La duda que me brotó es ¿quién les habla hoy del amor auténtico? ¿Quién les explica la diferencia entre el placer y la felicidad? ¿Quién les habla del amor personal y no solo del deseo? ¿Quién les explica la diferencia entre el amor y el sentimiento? ¿Quién les revela que el culmen del amor personal es querer el bien, la felicidad para la otra persona, el amor gratuito como el de una madre? ¿Quién les habla del compromiso —prometerse con— personal y duradero? ¿Quién les hace ver que pueden ser dueños del futuro, si tienen el coraje suficiente para superar las dificultades externas y el domino de sí para superar las limitaciones internas tales como los complejos, el egoísmo o la comodidad?

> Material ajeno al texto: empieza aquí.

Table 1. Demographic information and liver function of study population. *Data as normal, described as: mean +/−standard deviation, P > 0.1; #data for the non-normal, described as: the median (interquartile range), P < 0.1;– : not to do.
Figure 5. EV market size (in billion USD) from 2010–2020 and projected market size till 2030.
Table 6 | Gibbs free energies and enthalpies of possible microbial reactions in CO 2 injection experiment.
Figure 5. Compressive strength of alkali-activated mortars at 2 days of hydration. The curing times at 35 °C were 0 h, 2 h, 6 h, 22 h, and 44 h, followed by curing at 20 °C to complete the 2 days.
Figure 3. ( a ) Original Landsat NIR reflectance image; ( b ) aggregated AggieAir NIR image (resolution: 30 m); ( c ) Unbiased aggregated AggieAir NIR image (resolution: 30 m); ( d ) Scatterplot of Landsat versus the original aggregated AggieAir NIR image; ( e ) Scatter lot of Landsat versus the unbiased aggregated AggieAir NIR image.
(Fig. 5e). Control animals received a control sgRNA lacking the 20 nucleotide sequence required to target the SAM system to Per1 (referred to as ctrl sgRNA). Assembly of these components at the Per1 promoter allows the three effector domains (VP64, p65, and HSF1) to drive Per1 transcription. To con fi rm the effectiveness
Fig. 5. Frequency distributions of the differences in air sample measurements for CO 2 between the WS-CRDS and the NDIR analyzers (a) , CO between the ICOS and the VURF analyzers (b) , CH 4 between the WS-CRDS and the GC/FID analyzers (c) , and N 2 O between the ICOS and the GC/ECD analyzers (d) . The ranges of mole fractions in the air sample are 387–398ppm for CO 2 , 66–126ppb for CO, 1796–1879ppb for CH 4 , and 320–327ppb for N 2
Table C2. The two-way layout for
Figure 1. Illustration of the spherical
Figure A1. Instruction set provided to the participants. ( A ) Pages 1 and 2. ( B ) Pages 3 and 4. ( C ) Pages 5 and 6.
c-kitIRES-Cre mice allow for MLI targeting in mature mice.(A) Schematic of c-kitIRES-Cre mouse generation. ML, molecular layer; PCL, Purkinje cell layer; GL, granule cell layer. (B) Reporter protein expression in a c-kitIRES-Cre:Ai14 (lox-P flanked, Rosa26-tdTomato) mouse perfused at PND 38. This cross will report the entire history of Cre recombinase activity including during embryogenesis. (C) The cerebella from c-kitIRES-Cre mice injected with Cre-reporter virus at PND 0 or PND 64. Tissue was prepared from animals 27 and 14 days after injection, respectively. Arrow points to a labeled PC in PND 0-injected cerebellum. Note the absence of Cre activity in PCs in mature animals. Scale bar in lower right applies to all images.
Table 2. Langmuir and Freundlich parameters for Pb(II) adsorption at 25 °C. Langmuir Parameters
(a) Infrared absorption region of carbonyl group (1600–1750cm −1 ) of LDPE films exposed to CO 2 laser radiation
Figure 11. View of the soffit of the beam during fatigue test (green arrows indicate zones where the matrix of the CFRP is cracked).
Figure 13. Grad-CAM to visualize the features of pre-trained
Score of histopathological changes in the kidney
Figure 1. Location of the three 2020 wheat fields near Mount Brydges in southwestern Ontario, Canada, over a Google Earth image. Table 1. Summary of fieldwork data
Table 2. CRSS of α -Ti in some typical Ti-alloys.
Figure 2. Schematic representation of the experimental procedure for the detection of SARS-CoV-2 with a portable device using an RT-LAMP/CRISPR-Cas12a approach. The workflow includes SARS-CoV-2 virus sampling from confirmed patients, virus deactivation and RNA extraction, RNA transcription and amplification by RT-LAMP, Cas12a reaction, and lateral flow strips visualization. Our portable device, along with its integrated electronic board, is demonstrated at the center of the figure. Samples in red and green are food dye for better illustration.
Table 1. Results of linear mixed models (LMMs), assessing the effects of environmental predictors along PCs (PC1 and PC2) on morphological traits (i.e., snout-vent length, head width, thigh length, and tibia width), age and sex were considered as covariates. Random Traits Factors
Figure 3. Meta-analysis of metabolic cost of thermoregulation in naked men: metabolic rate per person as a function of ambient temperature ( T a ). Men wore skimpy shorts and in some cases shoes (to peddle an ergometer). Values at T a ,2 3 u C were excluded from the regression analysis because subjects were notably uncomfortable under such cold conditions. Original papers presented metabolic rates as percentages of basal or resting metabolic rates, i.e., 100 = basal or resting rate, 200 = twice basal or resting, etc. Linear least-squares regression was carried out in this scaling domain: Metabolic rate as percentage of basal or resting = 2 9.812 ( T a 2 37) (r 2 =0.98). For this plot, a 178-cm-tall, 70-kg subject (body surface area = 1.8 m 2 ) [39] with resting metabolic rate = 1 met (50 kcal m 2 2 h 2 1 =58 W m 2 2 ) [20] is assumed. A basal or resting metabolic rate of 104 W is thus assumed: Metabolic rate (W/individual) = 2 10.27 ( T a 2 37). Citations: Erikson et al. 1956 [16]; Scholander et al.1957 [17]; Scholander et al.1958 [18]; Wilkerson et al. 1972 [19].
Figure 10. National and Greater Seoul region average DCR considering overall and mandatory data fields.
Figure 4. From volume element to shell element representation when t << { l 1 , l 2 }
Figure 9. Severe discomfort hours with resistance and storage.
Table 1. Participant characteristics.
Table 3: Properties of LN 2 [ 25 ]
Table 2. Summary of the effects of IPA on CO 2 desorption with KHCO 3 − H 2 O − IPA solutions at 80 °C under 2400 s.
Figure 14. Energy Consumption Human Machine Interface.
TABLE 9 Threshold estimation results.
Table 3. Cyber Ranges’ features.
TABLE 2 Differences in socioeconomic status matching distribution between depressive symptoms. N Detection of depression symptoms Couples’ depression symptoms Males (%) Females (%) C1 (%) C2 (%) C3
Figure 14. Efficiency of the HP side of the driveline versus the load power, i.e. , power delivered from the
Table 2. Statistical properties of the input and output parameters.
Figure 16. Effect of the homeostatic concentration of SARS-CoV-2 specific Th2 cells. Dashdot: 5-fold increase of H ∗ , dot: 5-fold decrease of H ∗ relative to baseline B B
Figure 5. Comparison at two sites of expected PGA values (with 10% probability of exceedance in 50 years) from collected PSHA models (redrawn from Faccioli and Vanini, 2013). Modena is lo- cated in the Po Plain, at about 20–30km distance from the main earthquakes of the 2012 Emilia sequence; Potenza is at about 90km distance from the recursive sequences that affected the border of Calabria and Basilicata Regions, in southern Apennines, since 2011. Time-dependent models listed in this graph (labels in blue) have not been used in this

Todo esto me lleva a otra pregunta previa: ¿se puede enseñar a amar? Muchas preguntas que merece la pena intentar planteárselas y, si se puede, dar una respuesta. Por eso frente a tanta frivolidad, sentimentalismos, amoríos y banalidades es necesario plantear en educación: Y del amor ¿qué?
Creo que la vida de Rosi es una lección de amor. Cuando en los últimos años se le preguntaba si había sido feliz respondía: «Sí, porque he conseguido que Pablo fuera feliz a pesar de todo. Me casé para quererlo y lo conseguí».